Still, groupies are a sign of success, no matter how mutant they might be. Some people, such as Peter Leeds, manager for Blondie, don’t understand that. He fears (perhaps correctly) that any mention of the frustrated men who try to hit on Deborah Harry will somehow link her band to a nominal star status. He forgets that groupies buy records and concert tickets and T-shirts bearing band logos, that groupies are the best advertising there is, even if their infatuation with stardom can be obnoxious.
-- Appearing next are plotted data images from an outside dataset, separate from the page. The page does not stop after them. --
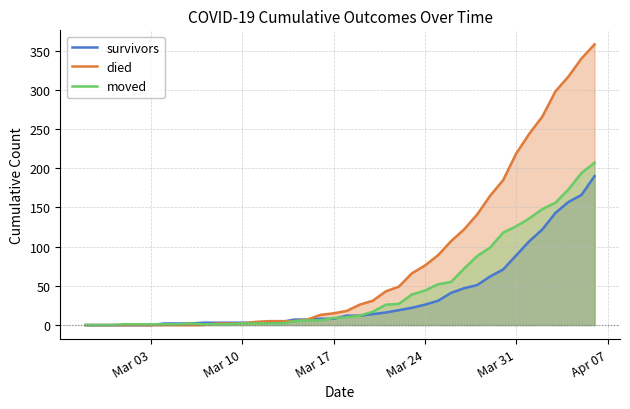

Which series has the largest range (max minus min)?

died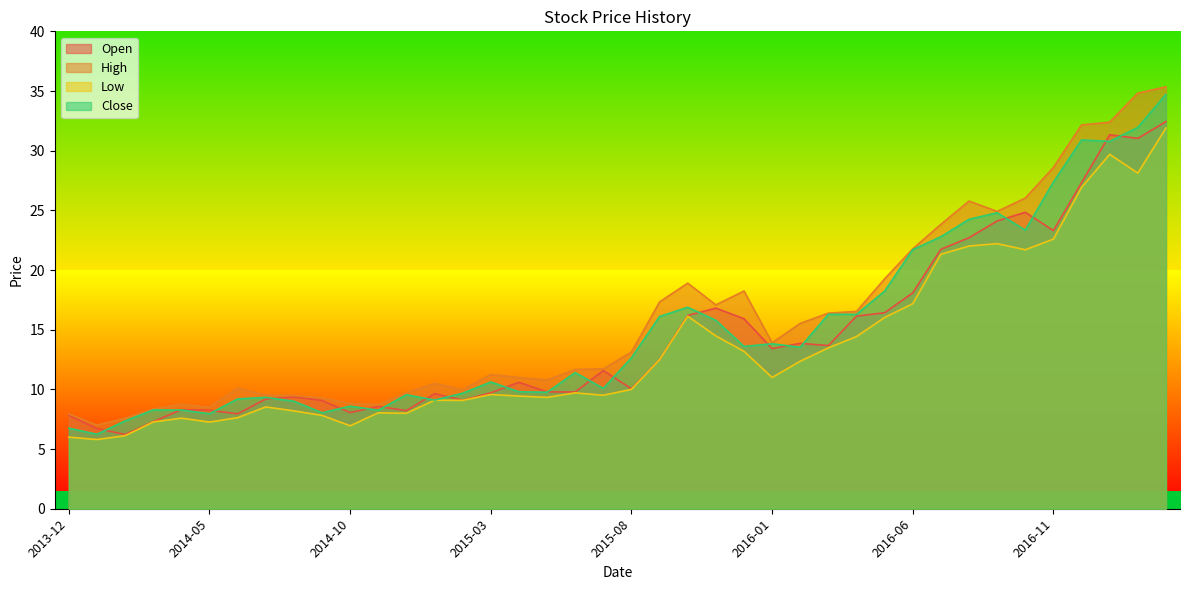

Reading left to right, transcribe all the data shown in this chart.

Open: 7.8	6.7	6.2	7.3	8.3	8.2	7.9	9.2	9.4	9.1	8.1	8.6	8.2	9.6	9.1	9.7	10.6	9.8	9.8	11.6	10.1	12.5	16.2	16.8	15.9	13.4	13.9	13.7	16.1	16.4	18.1	21.7	22.7	24.1	24.8	23.3	27.3	31.3	31.0	32.4
High: 7.9	7.0	7.6	8.4	8.8	8.5	10.1	9.5	9.5	9.3	8.8	8.7	9.7	10.5	10.0	11.2	11.0	10.8	11.7	11.7	13.1	17.3	18.9	17.1	18.2	13.9	15.5	16.4	16.5	19.3	21.8	23.8	25.8	24.9	26.0	28.6	32.2	32.4	34.8	35.3
Low: 6.0	5.8	6.1	7.3	7.6	7.3	7.6	8.5	8.2	7.8	6.9	8.0	8.0	9.1	9.1	9.6	9.4	9.3	9.7	9.5	10.0	12.5	16.1	14.5	13.2	11.0	12.4	13.5	14.4	16.0	17.2	21.3	22.0	22.2	21.7	22.6	26.9	29.7	28.1	31.9
Close: 6.8	6.2	7.4	8.3	8.3	8.0	9.2	9.3	9.0	8.0	8.6	8.2	9.6	9.1	9.7	10.6	9.8	9.8	11.4	10.1	12.6	16.1	16.9	15.8	13.6	13.8	13.5	16.3	16.3	18.2	21.7	22.8	24.2	24.8	23.3	27.4	30.9	30.8	32.0	34.7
As it is with Richie, who would give anything to meet Deborah Harry.

Richie

It was tropical hot in this place, this converted Long Island bowling alley known as My Father’s Place, and Richie, standing not a foot from the stage where in a few minutes he would be able to reach out and touch, actually touch, the woman who inspired his wet dreams, knew it was time to peel off his bleached, sleeveless denim jacket, the one inscribed with “WestyKills” across the back. Of course, the disrobing was all part of the plan: He figured Deborah Harry wouldn’t or couldn’t or just might not mind doing a double take at his giant, hairless chest and the beautiful pectorals he had spent years inflating at a Brooklyn PAL center. He had tried the same ploy the week before, when he followed Blondie and the band to Boston’s Palace Theatre. He thought it would be easy to penetrate the backstage scene there, impress Blondie with his simian muscularity (and his most recent cosmetic acquisition: a tiny, heart-shaped tattoo on his left shoulder, still raw from the pricking), then to ask for a date. But the security was tight — Christ, the bouncer was even bigger than he was. But he knew the layout of this bench-lined rock club: to get backstage he need only walk through the swinging doors at the side of the stage, strut with the self-importance of a roadie and run down the back stairs to where he could talk to Deborah, the most god-awful gorgeous girl in the whole expanding universe. And tonight, feeling the Methedrine-spiked beer coursing through his veins, Richie just knew that Deborah was hyped up for some groupie action.